Pharmacogenomic-Guided Therapy in Colorectal Cancer.

Abstract

Approximately 20 drugs have been shown to be effective for the treatment of colorectal cancer (CRC). These drugs are from several classes of agents and include cytotoxic drugs, therapeutics that target cell signaling pathways at the extracellular and/or intracellular levels, and combination therapies that contain multiple targeted agents and/or cytotoxic compounds. Targeted therapeutics can include monoclonal antibodies, fusion proteins, and small molecule drugs. The first introduced into clinical use was 5-fluorouracil in the early 1960s and remains the foundation for most CRC treatments in both adjuvant therapy and in advanced (metastatic) treatment regimens. As with other cancers, the consideration of biomarkers has the potential to improve CRC therapy through patient stratification. The biomarkers can include germline genetic markers, tumor-specific genetic markers, immune markers, and other biomarkers that can predict antitumor efficacy or the likelihood of toxicity prior to administration of a specific drug. Consistent with the benefit of considering biomarkers in treatment, many newer targeted therapies are developed and approved simultaneously with a companion diagnostic test to determine efficacy.

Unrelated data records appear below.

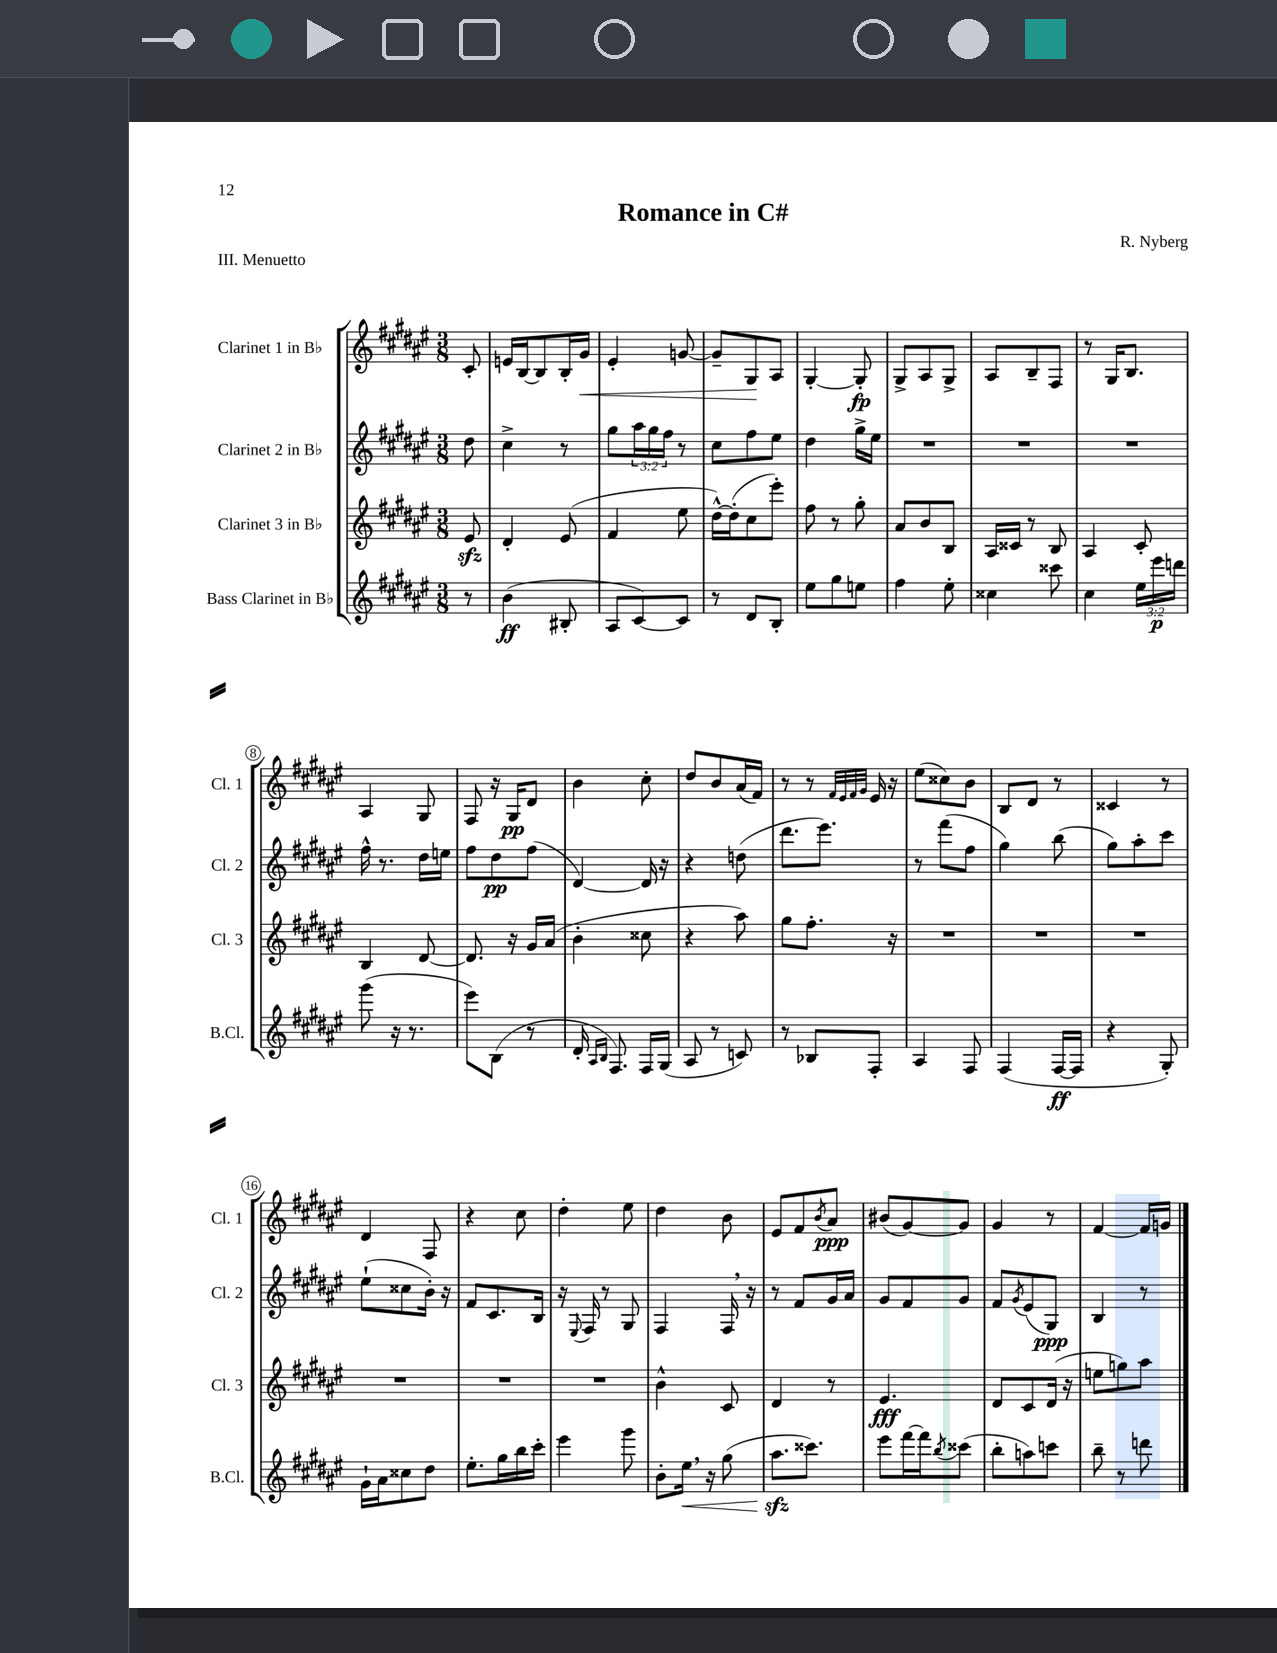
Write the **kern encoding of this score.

**kern	**dynam	**kern	**dynam	**kern	**dynam	**kern	**dynam
*part4	*part4	*part3	*part3	*part2	*part2	*part1	*part1
*staff4	*staff4	*staff3	*staff3	*staff2	*staff2	*staff1	*staff1
*I"Bass Clarinet in B♭	*	*I"Clarinet 3 in B♭	*	*I"Clarinet 2 in B♭	*	*I"Clarinet 1 in B♭	*
*I'B.Cl.	*	*I'Cl. 3	*	*I'Cl. 2	*	*I'Cl. 1	*
*clefG2	*	*clefG2	*	*clefG2	*	*clefG2	*
*k[f#c#g#d#a#e#]	*	*k[f#c#g#d#a#e#]	*	*k[f#c#g#d#a#e#]	*	*k[f#c#g#d#a#e#]	*
*M3/8	*	*M3/8	*	*M3/8	*	*M3/8	*
=	=	=	=	=	=	=	=
8r	.	8e#zz/	.	8dd#\	.	8c#'/	.
=1	=1	=1	=1	=1	=1	=1	=1
(4b\	ff	4d#'/	.	4cc#^\	.	16en/LL	.
.	.	.	.	.	.	[16B/J	.
.	.	.	.	.	.	8B/]	.
8B#X'/	.	(8e#/	.	8r	.	16B'/L	.
!	!	!	!	!	!	!	!LO:HP:b
.	.	.	.	.	.	16g#/JJ	<
=2	=2	=2	=2	=2	=2	=2	=2
8A#/L	.	4f#/	.	8gg#\L	.	4e#'/	.
[8c#/)	.	.	.	24aa#\L	.	.	.
.	.	.	.	24gg#\	.	.	.
.	.	.	.	24ff#\JJ	.	.	.
8c#/J]	.	8ee#\	.	8r	.	[8gn/	.
=3	=3	=3	=3	=3	=3	=3	=3
8r	.	[16dd#^^\LL)	.	8cc#\L	.	8g~/L]	.
.	.	(16dd#'\J]	.	.	.	.	.
8d#/L	.	8cc#\	.	8ff#\	.	8G#/	.
8B'/J	.	8eee#'\J)	.	8ee#\J	.	8A#/J	[
=4	=4	=4	=4	=4	=4	=4	=4
8ee#\L	.	8ff#\	.	4dd#\	.	[4G#'/	.
8gg#\	.	8r	.	.	.	.	.
8een\J	.	8gg#'\	.	16gg#^\LL	.	8G#'/]	fp
.	.	.	.	16ee#\JJ	.	.	.
=5	=5	=5	=5	=5	=5	=5	=5
4ff#\	.	8a#/L	.	4.r	.	8G#^/L	.
.	.	8b/	.	.	.	8A#/	.
8ee#'\	.	8B/J	.	.	.	8G#^/J	.
=6	=6	=6	=6	=6	=6	=6	=6
4cc##X\	.	16A#/LL	.	4.r	.	8A#/L	.
.	.	16c##X/JJ	.	.	.	.	.
.	.	8r	.	.	.	8B~/	.
8ccc##X\	.	8B/	.	.	.	8F#/J	.
=7	=7	=7	=7	=7	=7	=7	=7
4cc#\	.	4A#/	.	4.r	.	8r	.
.	.	.	.	.	.	16G#/KL	.
.	.	.	.	.	.	8.B/J	.
24ee#\LL	.	8c#'/	.	.	.	.	.
24eee#\	p	.	.	.	.	.	.
24dddn\JJ	.	.	.	.	.	.	.
!!LO:LB:g=z
=8	=8	=8	=8	=8	=8	=8	=8
(8ggg#\	.	4B/	.	16ff#^^\	.	4A#/	.
.	.	.	.	8.r	.	.	.
16r	.	.	.	.	.	.	.
8.r	.	.	.	.	.	.	.
.	.	[8d#/	.	16dd#\LL	.	8G#/	.
.	.	.	.	16een\JJ	.	.	.
=9	=9	=9	=9	=9	=9	=9	=9
8eee#\L)	.	8.d#/]	.	8ff#\L	.	8F#/	.
(8B\J	.	.	.	8dd#\	pp	16r	.
.	.	16r	.	.	.	16G#/KL	pp
8r	.	16g#/LL	.	(8ff#\J	.	8d#/J	.
.	.	(16a#/JJ	.	.	.	.	.
=10	=10	=10	=10	=10	=10	=10	=10
16d#'/	.	4b'\	.	[4d#/)	.	4b\	.
16qqA#/LL	.	.	.	.	.	.	.
16qqB/JJ	.	.	.	.	.	.	.
8.F#/)	.	.	.	.	.	.	.
16F#/LL	.	8cc##X\	.	16d#/]	.	8cc#'\	.
(16G#/JJ	.	.	.	16r	.	.	.
=11	=11	=11	=11	=11	=11	=11	=11
8A#/	.	4r	.	4r	.	8dd#/L	.
8r	.	.	.	.	.	8b/	.
8cn/)	.	8aa#\)	.	(8ddn\	.	(16a#/L	.
.	.	.	.	.	.	16f#/JJ)	.
=12	=12	=12	=12	=12	=12	=12	=12
8r	.	8gg#\L	.	8.ddd#\L	.	8r	.
8B-X/L	.	8.ff#'\J	.	.	.	8r	.
.	.	.	.	8.eee#\J)	.	.	.
.	.	.	.	.	.	32qqf#/LLL	.
.	.	.	.	.	.	32qqe#/	.
.	.	.	.	.	.	32qqf#/	.
.	.	.	.	.	.	32qqg#/JJJ	.
8F#'/J	.	.	.	.	.	16e#/	.
.	.	16r	.	.	.	16r	.
=13	=13	=13	=13	=13	=13	=13	=13
4A#/	.	4.r	.	8r	.	(8ee#\L	.
.	.	.	.	(8fff#\L	.	8cc##X\)	.
8F#/	.	.	.	8ff#\J	.	8b\J	.
=14	=14	=14	=14	=14	=14	=14	=14
(4F#/	.	4.r	.	4gg#\)	.	8B/L	.
.	.	.	.	.	.	8d#/J	.
[16F#/LL	ff	.	.	(8bb\	.	8r	.
16F#/JJ]	.	.	.	.	.	.	.
=15	=15	=15	=15	=15	=15	=15	=15
4r	.	4.r	.	8gg#\L)	.	4c##X/	.
.	.	.	.	8aa#'\	.	.	.
8G#'/)	.	.	.	8ccc#\J	.	8r	.
!!LO:LB:g=z
=16	=16	=16	=16	=16	=16	=16	=16
16g#`\LL	.	4.r	.	(8ee#`\L	.	4d#/	.
16a#\J	.	.	.	.	.	.	.
8cc##X\	.	.	.	8cc##X\	.	.	.
8dd#\J	.	.	.	16b'\Jk)	.	8F#/	.
.	.	.	.	16r	.	.	.
=17	=17	=17	=17	=17	=17	=17	=17
8.ee#'\L	.	4.r	.	8f#/L	.	4r	.
.	.	.	.	8.c#/	.	.	.
16gg#\L	.	.	.	.	.	.	.
16bb\	.	.	.	.	.	8cc#\	.
16ccc#'\JJ	.	.	.	16B/Jk	.	.	.
=18	=18	=18	=18	=18	=18	=18	=18
4eee#\	.	4.r	.	16r	.	4dd#'\	.
.	.	.	.	8qqE#/	.	.	.
.	.	.	.	16F#/	.	.	.
.	.	.	.	8r	.	.	.
8ggg#\	.	.	.	8G#/	.	8ee#\	.
=19	=19	=19	=19	=19	=19	=19	=19
8b'\L	.	4b^^\	.	4F#/	.	4dd#\	.
!	!LO:HP:b	!	!	!	!	!	!
16ee#,\Jk	<	.	.	.	.	.	.
16r	.	.	.	.	.	.	.
(8gg#\	.	8c#/	.	16F#,/	.	8b\	.
.	.	.	.	16r	.	.	.
=20	=20	=20	=20	=20	=20	=20	=20
8.aa#zz\L	.	4d#/	.	8r	.	8e#/L	.
.	.	.	.	8f#/L	.	8f#/	.
8.ccc##X\J)	[	.	.	.	.	.	.
.	.	.	.	.	.	8qb/	.
.	.	8r	.	16g#/L	.	8a#/J	ppp
.	.	.	.	16a#/JJ	.	.	.
=21	=21	=21	=21	=21	=21	=21	=21
8eee#\L	.	4.e#/	fff	8g#/L	.	(8b#X/L	.
[16fff#\L	.	.	.	8f#/	.	[8g#/)	.
16fff#\J]	.	.	.	.	.	.	.
8qbb/	.	.	.	.	.	.	.
(8ccc##X\J	.	.	.	8g#/J	.	8g#/J]	.
=22	=22	=22	=22	=22	=22	=22	=22
8bb'\L	.	8d#/L	.	8f#/L	.	4g#/	.
.	.	.	.	8qg#/	.	.	.
8aan\)	.	8c#/	.	(8e#/	.	.	.
8cccn\J	.	(16d#/Jk	.	8G#/J)	ppp	8r	.
.	.	16r	.	.	.	.	.
=23	=23	=23	=23	=23	=23	=23	=23
8bb~\	.	8een\L	.	4B/	.	[4f#/	.
8r	.	8ggn\)	.	.	.	.	.
8dddn\	.	8aa#\J	.	8r	.	16f#/LL]	.
.	.	.	.	.	.	16gn/JJ	.
==	==	==	==	==	==	==	==
*-	*-	*-	*-	*-	*-	*-	*-
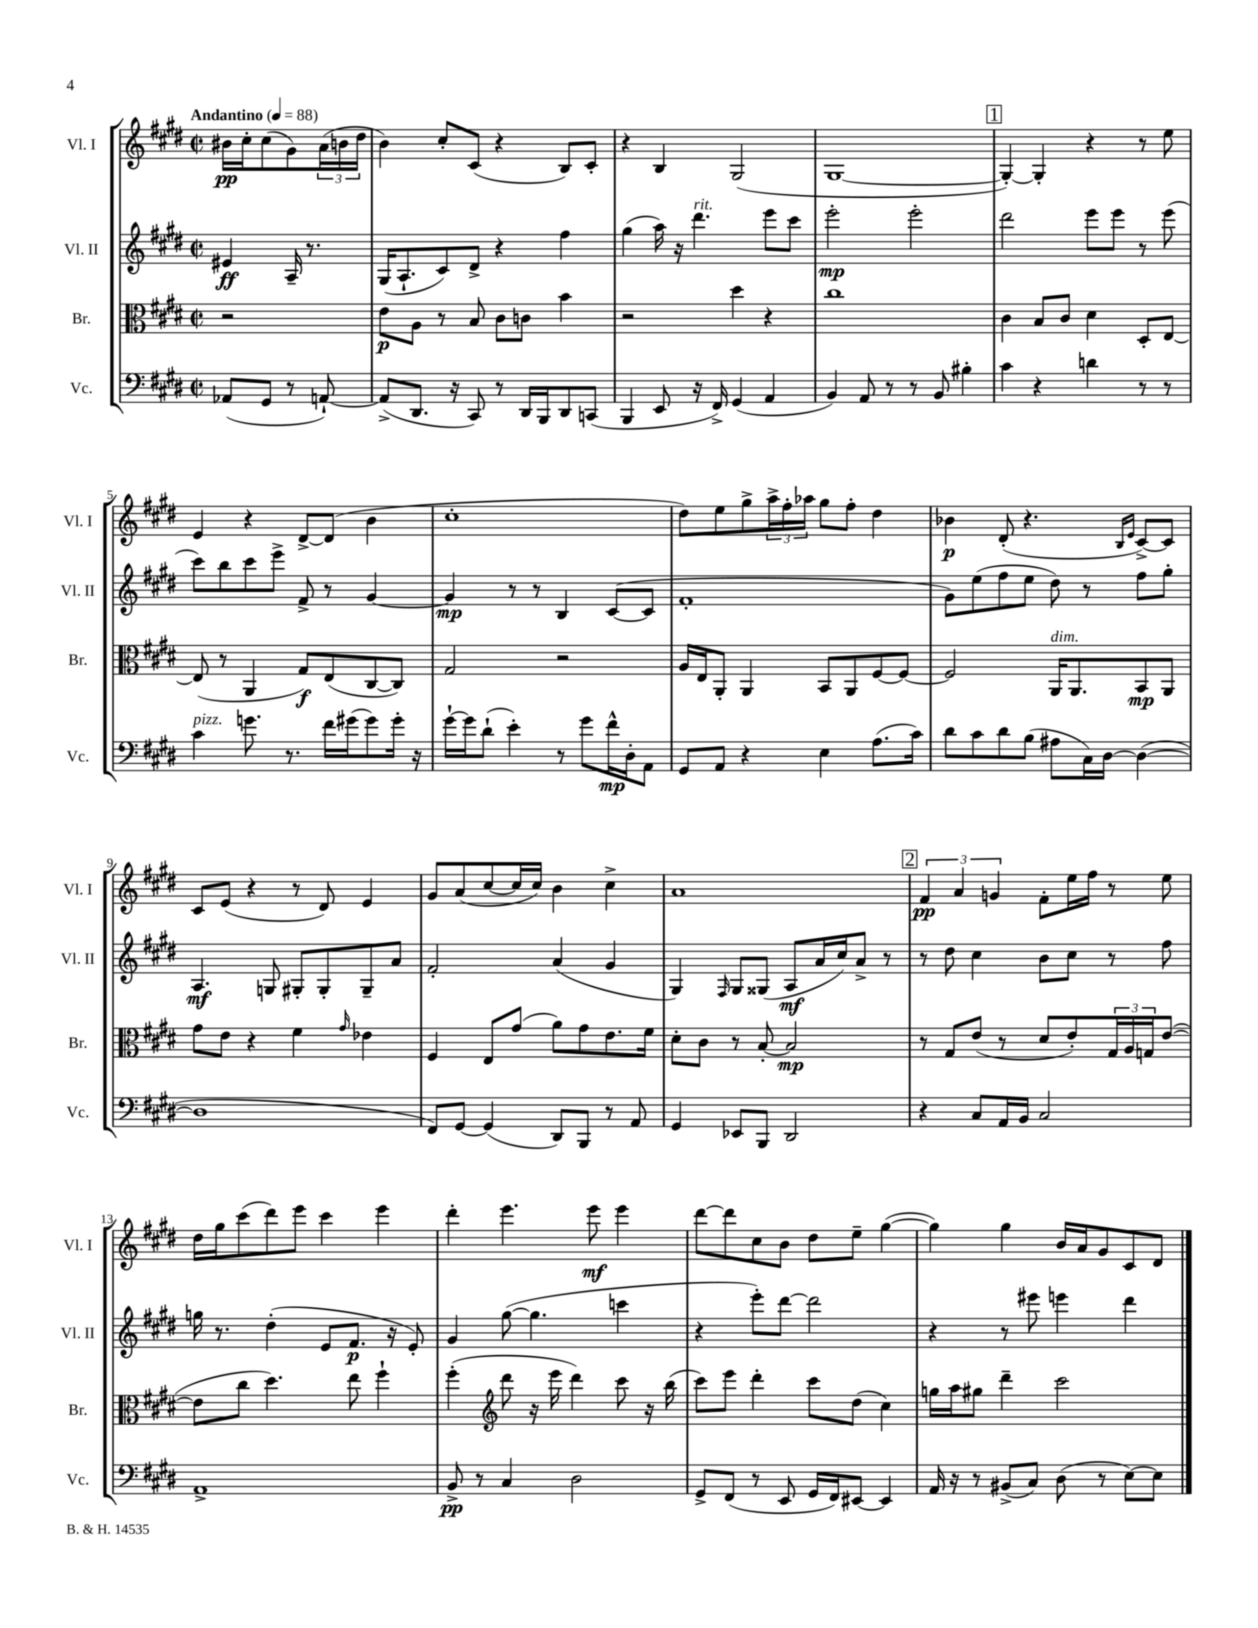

This review will focus on biomarkers that have demonstrated clinical utility in CRC treatment; however, it is noted that many additional biomarkers have been theorized to contribute to drug response and/or toxicity based on known biological pathways but thus far have not attained widespread use in the clinic. The importance of pretreatment biomarker testing is expected to increase as future drug development will likely continue to focus on the concurrent development of companion diagnostics.